J'utilise encore souvent des médias traditionnels, comme la télévision, mais pour proposer à l'audience des formats en 45 secondes, 60 secondes, voire 120 secondes. Et à 20 heures, juste avant le JT, exactement comme peuvent le faire des marques de luxe, en répétition. Je suis très regardant sur les formats et le contexte programme.

Pouvez-vous nous présenter votre parcours ?

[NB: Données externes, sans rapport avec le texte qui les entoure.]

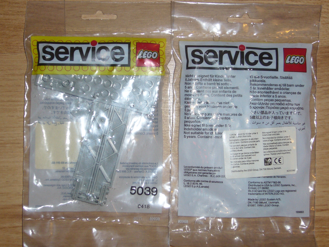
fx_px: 713
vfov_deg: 19.6
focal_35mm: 75
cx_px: 164
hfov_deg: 26.0
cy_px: 124
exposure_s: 1/30
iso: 100
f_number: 3.6
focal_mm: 9.9
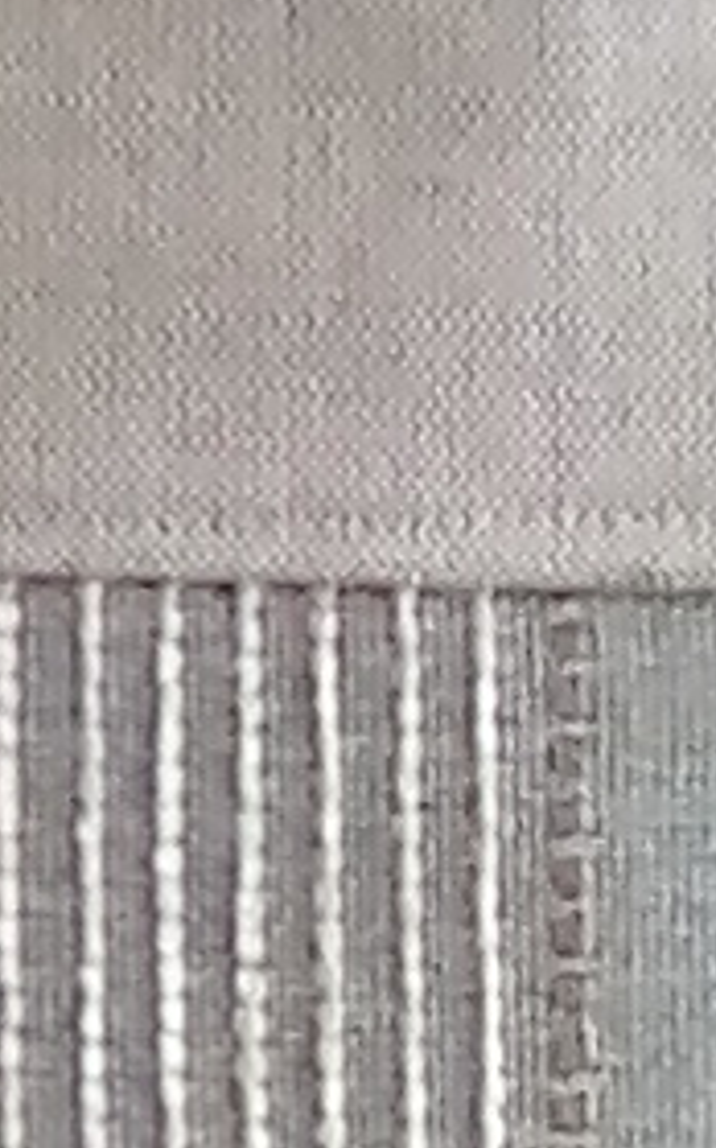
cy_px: 691
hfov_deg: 5.5
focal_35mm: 237
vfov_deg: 8.9
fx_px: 7411
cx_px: 502
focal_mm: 3.1
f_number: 2.8
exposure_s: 1/30
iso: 172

Je travaille dans l'automobile depuis quasiment 33 ans. J'ai passé presque 10 ans chez Renault entre 1989 et 1999. Ensuite, j'ai intégré le marketing du groupe Volkswagen chez Skoda pendant un peu plus de 4 ans. J'y ai été chef de produit, chef de gamme puis directeur marketing. À la suite de cette expérience, je suis parti 11 ans dans le groupe Fiat en France et en Chine comme directeur marketing. Ensuite, je suis revenu en France où j'ai été nommé directeur marketing et communication monde de Citroën pendant 5 ans et demi. Il y a 3 ans, je suis revenu chez Renault où j'ai été nommé directeur marketing monde de la marque Renault. En plus de ce périmètre, depuis quelques mois, j'ai également pris une fonction transverse de "chief branding officer all brands" chez Renault. J'ai dans ces nouvelles fonctions un rôle de mentoring, transverse et d'accompagnement.